Book Report: Rough Country by John Sandford (2009)

This is a Virgil Flowers book, so it differs from the Davenport series as it’s more focused on a single guy out there trying to solve a mystery. In this particular case, it’s an advertising agency woman visiting a resort in the northern part of Minnesota who gets shot in the face while canoeing. The resort is women-only, kind of as a retreat from men, and draws a lot of lesbians. And some of them interact with the locals, including a lesbian folk singer with a menacing father and mentally different brother. As a result, Flowers plods along for 200 or so pages as Sandford lays it out and then starts to solving it in the next couple hundred pages.

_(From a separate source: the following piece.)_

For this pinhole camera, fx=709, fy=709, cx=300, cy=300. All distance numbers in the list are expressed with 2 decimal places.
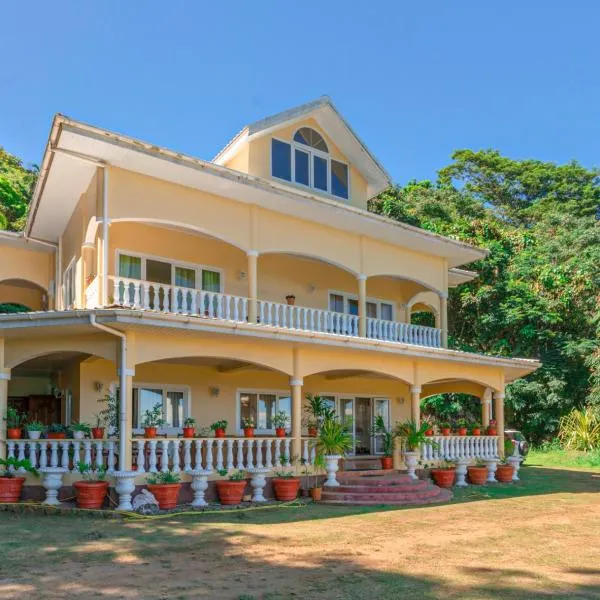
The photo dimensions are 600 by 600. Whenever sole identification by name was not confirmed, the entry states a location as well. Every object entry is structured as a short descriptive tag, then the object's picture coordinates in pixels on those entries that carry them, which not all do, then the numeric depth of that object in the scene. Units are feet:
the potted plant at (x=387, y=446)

The later Sandford books seem to take on this sort of pattern. Complications for 200 pages, starting to make progress for 150 pages, then resolution. As it’s a Flowers book, it also features a wide collection of band t-shirts that Flowers wears and sexual escapades or, in this book, tension.

And it’s not a Sandford book without the occasional clangs of wrongness. This book has two that stick with me: one where a couple bring in a small gadget and explain it’s an intercom that alerts them if their baby awakens. That’s called a baby monitor perhaps everywhere but Minneapolis. Secondly, when the sinister father talks about his daughter getting caught up in musical dreams, he refers to CMTV. Whereas it is Country Music Television, the tag and call signs are CMT. Maybe Sandford wants to show he’s out of touch. Given Sandford’s history of these sorts of boners, though, he should probably keep from that sort of subtlety.

It’s a pretty good book, a bit long, and it doesn’t drop in too many things from the killer’s perspective, although he does rely on it once. It’s a laziness in writing as are hitting the common series tropes. He’s not devolved too much here.

Oh, and he’s also laid off the Republicans for the most part, maybe because the book was written in that golden period between the election and the effects of the administration. He can’t lay off of Fox News entirely, though, but it’s easily bypassed since it doesn’t crop up every thirty pages like in Wicked Prey.